Traditional telephone companies, called incumbent local exchange carriers (ILECs), face regulatory burdens competitors not bound by landlines do not.

“Current regulation is absolutely a competitive disadvantage,” said Mike Shultz, legislative and regulatory vice president of Consolidated Communications, which operates an ILEC in Illinois and additional operations in Pennsylvania and Texas. “Competitors have less regulatory requirements than the incumbent local exchange provider.”

One of the requirements states impose is the development and submission of tariffs, or service and fee descriptions, when ILECs expand into new business areas. Consolidated Communications is expanding its business into Internet and video delivery and faces burdens its competitors do not.

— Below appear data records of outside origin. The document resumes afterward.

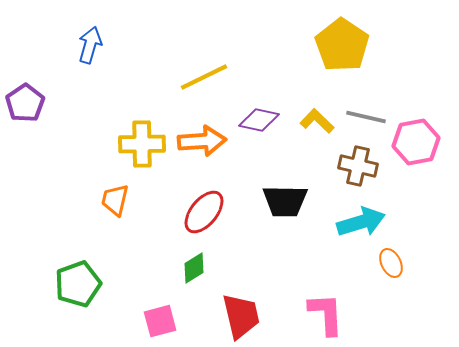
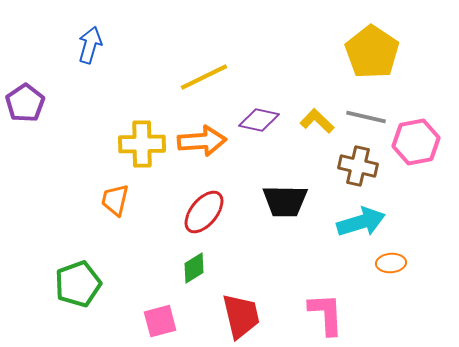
yellow pentagon: moved 30 px right, 7 px down
orange ellipse: rotated 68 degrees counterclockwise
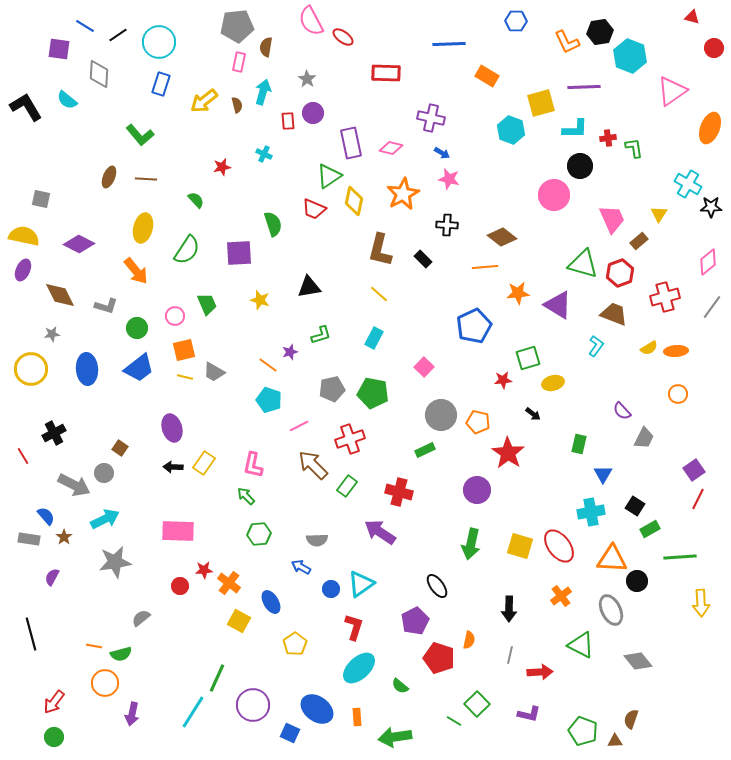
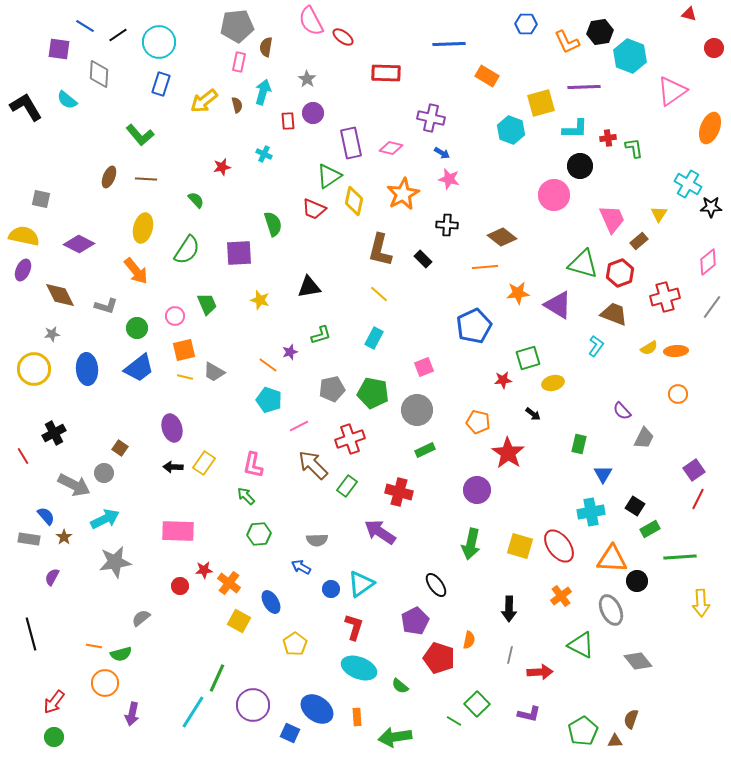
red triangle at (692, 17): moved 3 px left, 3 px up
blue hexagon at (516, 21): moved 10 px right, 3 px down
pink square at (424, 367): rotated 24 degrees clockwise
yellow circle at (31, 369): moved 3 px right
gray circle at (441, 415): moved 24 px left, 5 px up
black ellipse at (437, 586): moved 1 px left, 1 px up
cyan ellipse at (359, 668): rotated 64 degrees clockwise
green pentagon at (583, 731): rotated 20 degrees clockwise
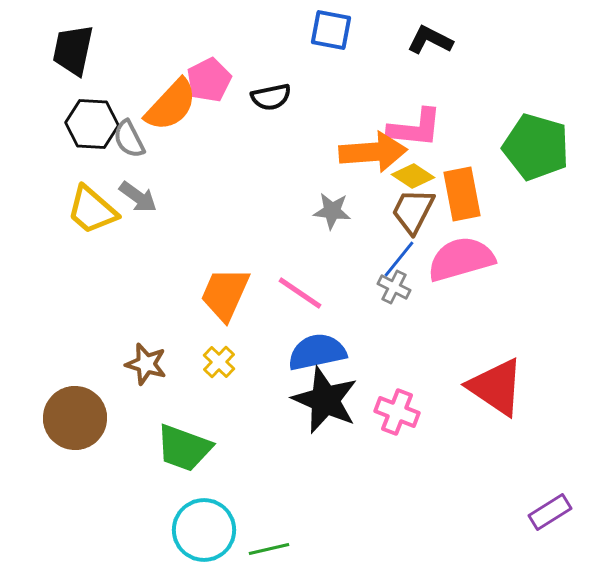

According to Shultz, “If we want to offer a new service or product, we must file tariffs and cost support at the [Illinois Commerce Commission], which in turn, must be approved. This could take anywhere from 30 to 60 days. Our competitors do not have the same obligation and therefore can implement new services or products at much quicker and less costly rate.” That means ILECs must in effect announce their business plans in advance, he notes.

Regulation Is the Problem

Haney says instead of finding the “right” mix of interstate and intrastate rules, the interstate/intrastate regulation itself is the problem.

“If we were writing on a blank slate, we wouldn’t assign primary jurisdiction for telecommunications to 50 state commissions. It made good sense in the 1930s when phone calls were either local or long-distance, but these categories are irrelevant in the Internet age,” said Haney.

At the national level, the Federal Communications Commission’s attempts to create rules promoting competition often fail, the study says. Many would say the marketplace needs time to adjust to a given set of rules, but that’s not the case here, Haney says.

“Policymakers did not create competition,” Haney said. “Advances in technology made competition possible. All that was needed was for policymakers to clear away regulation which conferred monopoly privileges.

“Some pro-competition policies are good, such as freeing up more spectrum for competitive bidding by telecommunications providers,” Haney continued. “But too often pro-competition policy is really about government picking winners and losers. We ought to let consumers do that.”

Vested Interests

Some state legislators say they want to delay deregulation until all consumers have multiple choices, but market analysts say the regulations themselves are what is impeding the growth and spread of consumer choice.

“We would say those choices are already here. Most ILEC wirecenters already have multiple forms of competition from CATV, CLECs, VoIP, and wireless providers,” Shultz said. CLECs are competing local exchange carriers, who resell the infrastructure of the incumbent carrier, often under regulated terms.

Added Haney, “There are a lot of vested interests in the status quo. And the only benefit legislatures accrue from the current regulatory system is avoidance of the political cost of taking on those special interests.”

A factor in the decision on where to live is the cost and quality of communications services, the study found. In a regulated environment, the cost-shifting from consumers in low-cost areas to those in high-cost areas may represent a subsidy for what once was a luxury, Haney says.

“Regulation shouldn’t inhibit the deployment of more efficient technology, nor impose unequal obligations and benefits among competitors,” said Haney.

Loren Heal ([email protected]) writes from Neoga, Illinois.